LTLA / batchelor

Clone of the Bioconductor repository for the batchelor package.
https://bioconductor.org/packages/devel/bioc/html/batchelor.html
16 stars 7 forks source link

Problem with mixed DelayedMatrix & dgCMatrix data type #31

Open ycl6 opened 3 years ago

ycl6 commented 3 years ago

I have a list of SingleCellExperiment objects from 10X and non-10X experiments, and the counts and logcounts assays have a mixture of DelayedMatrix (10X) & dgCMatrix (non-10X) data types.

In such case I noticed fastMNN will go into some kind of never-ending loop and does not complete even after a long long time. However, fastMNN will run perfectly and very quickly If I specifically changed the logcounts assays from DelayedMatrix to dgCMatrix so that all the inputs have the dgCMatrix data type.

R version 4.0.3 (2020-10-10)
batchelor_1.6.3
LTLA commented 3 years ago

I assume that you actually have TENxMatrix objects. (seed(assay(sce)) should tell you the type of the seed.)

If so, the difference you observe makes sense. The TENxMatrixSeed objects are file-backed; they do not hold any data in memory, but rather, fetch data from file on request. This is moderately-to-very slow depending on how fast your disk is. By comparison, the dgCMatrix is completely in memory so access is much faster, albeit at the cost of using more memory.

If you have memory to spare, then conversion to dgCMatrix objects is the correct approach. The file-backed representations are intended for very large matrices that do not fit easily into memory. In such cases, it is necessary to choose PCA algorithms that involve fewer reads from disk - for example, randomized PCA, as used here.

Mind you, I don't use the 10X HDF5 matrices much, so they may also just be inherently slow. Column access should be fairly efficient but row access will be pretty painful; that's just how the compressed-sparse-column format works.

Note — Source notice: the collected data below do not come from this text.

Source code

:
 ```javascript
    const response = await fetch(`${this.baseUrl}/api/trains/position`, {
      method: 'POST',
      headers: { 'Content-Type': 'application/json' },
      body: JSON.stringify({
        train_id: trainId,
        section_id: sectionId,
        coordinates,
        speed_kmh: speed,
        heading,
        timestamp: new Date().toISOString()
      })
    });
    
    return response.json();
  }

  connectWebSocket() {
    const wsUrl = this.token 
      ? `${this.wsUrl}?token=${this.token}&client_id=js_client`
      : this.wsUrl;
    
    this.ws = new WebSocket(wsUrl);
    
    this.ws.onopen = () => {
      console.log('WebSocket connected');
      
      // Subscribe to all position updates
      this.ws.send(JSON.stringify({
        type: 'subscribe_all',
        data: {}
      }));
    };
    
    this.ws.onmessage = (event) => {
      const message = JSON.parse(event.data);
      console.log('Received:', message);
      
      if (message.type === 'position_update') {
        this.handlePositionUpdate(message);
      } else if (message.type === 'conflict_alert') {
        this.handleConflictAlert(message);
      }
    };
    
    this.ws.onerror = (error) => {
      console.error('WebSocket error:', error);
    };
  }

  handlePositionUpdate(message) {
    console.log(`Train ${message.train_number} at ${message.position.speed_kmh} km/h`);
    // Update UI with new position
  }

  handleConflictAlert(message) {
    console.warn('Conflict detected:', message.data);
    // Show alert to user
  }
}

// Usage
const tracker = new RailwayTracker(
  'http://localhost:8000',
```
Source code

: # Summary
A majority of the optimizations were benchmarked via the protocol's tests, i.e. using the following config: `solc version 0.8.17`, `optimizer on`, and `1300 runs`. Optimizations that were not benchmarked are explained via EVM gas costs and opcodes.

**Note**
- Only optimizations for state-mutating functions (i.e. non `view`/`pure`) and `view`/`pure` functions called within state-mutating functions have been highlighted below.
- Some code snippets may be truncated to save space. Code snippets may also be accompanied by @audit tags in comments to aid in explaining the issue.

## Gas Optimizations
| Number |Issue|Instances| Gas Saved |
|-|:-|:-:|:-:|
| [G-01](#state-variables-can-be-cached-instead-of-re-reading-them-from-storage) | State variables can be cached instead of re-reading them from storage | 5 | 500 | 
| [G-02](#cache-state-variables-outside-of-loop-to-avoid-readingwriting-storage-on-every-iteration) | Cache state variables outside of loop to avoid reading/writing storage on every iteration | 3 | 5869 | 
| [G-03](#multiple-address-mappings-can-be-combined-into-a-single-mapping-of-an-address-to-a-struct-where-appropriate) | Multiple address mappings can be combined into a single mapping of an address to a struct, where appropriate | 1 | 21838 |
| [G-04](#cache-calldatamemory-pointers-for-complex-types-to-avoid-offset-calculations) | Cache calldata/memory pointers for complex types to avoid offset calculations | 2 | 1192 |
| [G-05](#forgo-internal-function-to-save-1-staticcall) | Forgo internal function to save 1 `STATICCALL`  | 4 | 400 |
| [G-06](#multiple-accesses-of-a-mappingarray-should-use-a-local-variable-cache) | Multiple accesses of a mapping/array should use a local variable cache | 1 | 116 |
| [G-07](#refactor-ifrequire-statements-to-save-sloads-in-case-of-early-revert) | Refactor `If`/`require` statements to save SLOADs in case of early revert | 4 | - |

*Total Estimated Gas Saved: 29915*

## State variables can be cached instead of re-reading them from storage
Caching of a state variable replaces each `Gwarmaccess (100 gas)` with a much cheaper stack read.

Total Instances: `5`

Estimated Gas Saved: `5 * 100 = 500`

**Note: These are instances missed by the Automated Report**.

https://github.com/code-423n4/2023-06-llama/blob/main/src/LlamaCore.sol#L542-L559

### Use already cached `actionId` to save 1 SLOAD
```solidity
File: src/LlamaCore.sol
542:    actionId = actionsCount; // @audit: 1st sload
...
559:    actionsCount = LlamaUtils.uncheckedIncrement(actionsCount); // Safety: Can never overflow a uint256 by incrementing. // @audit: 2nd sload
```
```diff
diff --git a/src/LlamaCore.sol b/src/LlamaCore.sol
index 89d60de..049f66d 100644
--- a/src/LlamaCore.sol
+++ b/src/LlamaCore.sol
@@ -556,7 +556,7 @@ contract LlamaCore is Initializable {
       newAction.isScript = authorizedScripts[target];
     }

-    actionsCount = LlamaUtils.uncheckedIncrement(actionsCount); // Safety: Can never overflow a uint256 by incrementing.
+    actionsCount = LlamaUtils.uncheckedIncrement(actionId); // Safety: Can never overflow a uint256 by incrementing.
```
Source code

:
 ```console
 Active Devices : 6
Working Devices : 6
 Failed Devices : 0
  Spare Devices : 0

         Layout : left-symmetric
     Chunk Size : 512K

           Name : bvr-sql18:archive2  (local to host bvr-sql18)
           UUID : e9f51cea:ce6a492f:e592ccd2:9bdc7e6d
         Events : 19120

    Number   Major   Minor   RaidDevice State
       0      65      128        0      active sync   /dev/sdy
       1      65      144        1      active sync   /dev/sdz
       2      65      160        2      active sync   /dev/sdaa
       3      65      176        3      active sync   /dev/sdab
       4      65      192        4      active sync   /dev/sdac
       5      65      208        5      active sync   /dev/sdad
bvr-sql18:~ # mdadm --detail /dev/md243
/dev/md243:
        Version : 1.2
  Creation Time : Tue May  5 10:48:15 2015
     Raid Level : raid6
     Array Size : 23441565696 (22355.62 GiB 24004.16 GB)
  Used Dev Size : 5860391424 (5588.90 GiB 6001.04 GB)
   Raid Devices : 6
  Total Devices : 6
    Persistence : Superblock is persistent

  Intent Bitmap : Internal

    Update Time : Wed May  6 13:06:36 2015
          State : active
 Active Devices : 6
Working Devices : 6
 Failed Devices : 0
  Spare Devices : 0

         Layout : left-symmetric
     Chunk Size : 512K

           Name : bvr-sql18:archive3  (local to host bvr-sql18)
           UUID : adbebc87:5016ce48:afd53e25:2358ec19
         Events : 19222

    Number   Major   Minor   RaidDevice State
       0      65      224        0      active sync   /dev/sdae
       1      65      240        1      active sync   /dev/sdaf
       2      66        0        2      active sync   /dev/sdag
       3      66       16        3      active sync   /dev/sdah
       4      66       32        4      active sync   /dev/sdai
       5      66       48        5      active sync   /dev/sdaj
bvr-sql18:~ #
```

ycl6 commented 3 years ago

Hi @LTLA

seed(assay(sce) confirms the objects from 10X experiments are sparse matrix of class TENxMatrixSeed and type "integer". The SingleCellExperiment objects are created using the read10xCounts function and HDF5 files, so DelayedMatrix would be the data type.

I manually put together the SingleCellExperiment object for the non-10X dataset using SingleCellExperiment function. In this case, the read count matrix was converted to dgCMatrix data type and given to the assays param.

The fastMNN function will run normally when the data types of all the input objects are of the same type, i.e. fastMNN runs smoothly when the logcounts (which fastMNN uses) are either DelayedMatrix or dgCMatrix type. It will failed to complete only when the inputs have a mixture of DelayedMatrix and dgCMatrix types.